Catholic League president Bill Donohue looks at how the media are covering the papal visit to the U.K. thus far:
The coverage has been mixed. The Tribune newspapers, the Chicago Tribune and the Los Angeles Times, were quite fair. The extensive piece in the Washington Post was also very fair. These newspapers focused on the pope’s remarks and the reception he received, mentioning the abuse scandal but not making it the focal point.
On the other hand, the New York Times story led with the scandal, relegating what the pope had to say to the back of the article. Perhaps most telling was the fact that the gay-obsessed newspaper put the story on the pope below the fold on the first page of the “International” section: top billing was given to the discovery that monkeys first contracted AIDS 32,000 years ago.
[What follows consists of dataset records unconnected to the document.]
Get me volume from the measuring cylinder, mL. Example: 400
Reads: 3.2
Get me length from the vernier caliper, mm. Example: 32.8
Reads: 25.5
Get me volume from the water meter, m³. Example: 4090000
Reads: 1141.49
Newsday, the scandal-ridden Long Island daily, had nothing to say about what the pope had to say, but it did discover two more alleged victims; due to serious budgetary problems, the newspaper could not afford to buy a plane ticket for its reporter, so he wrote from home.
The broadcast evening news was just as mixed. ABC’s coverage was fair; NBC’s was dismissive; and CBS’s read like a “60 Minutes” indictment, never mentioning anything the pope said.
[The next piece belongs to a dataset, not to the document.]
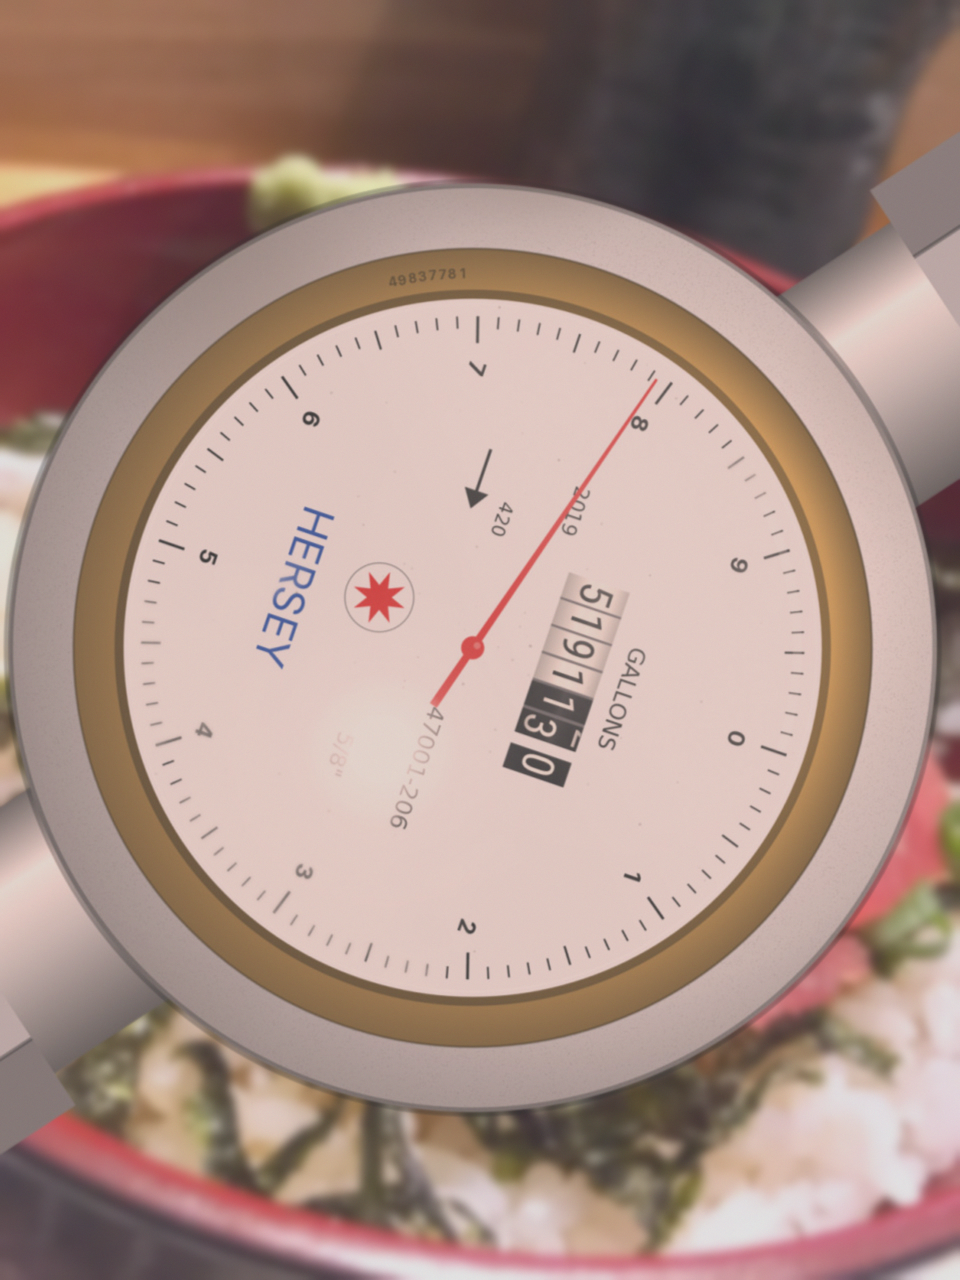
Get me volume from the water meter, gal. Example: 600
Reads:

CNN.com gave space to an English homosexual who hates the Catholic Church, never mentioning that he wants to lower the age of consent for adult-child sex. The National Catholic Reporter, a dissident weekly, afforded space to a nun who refuses to identify herself as a nun, suffers from priest envy, and generally hates the Catholic Church’s teachings on sexuality.
There was a time when the elite media could be counted on to be relatively fair. Those days, however, are long gone, save for stories blaming monkeys for AIDS.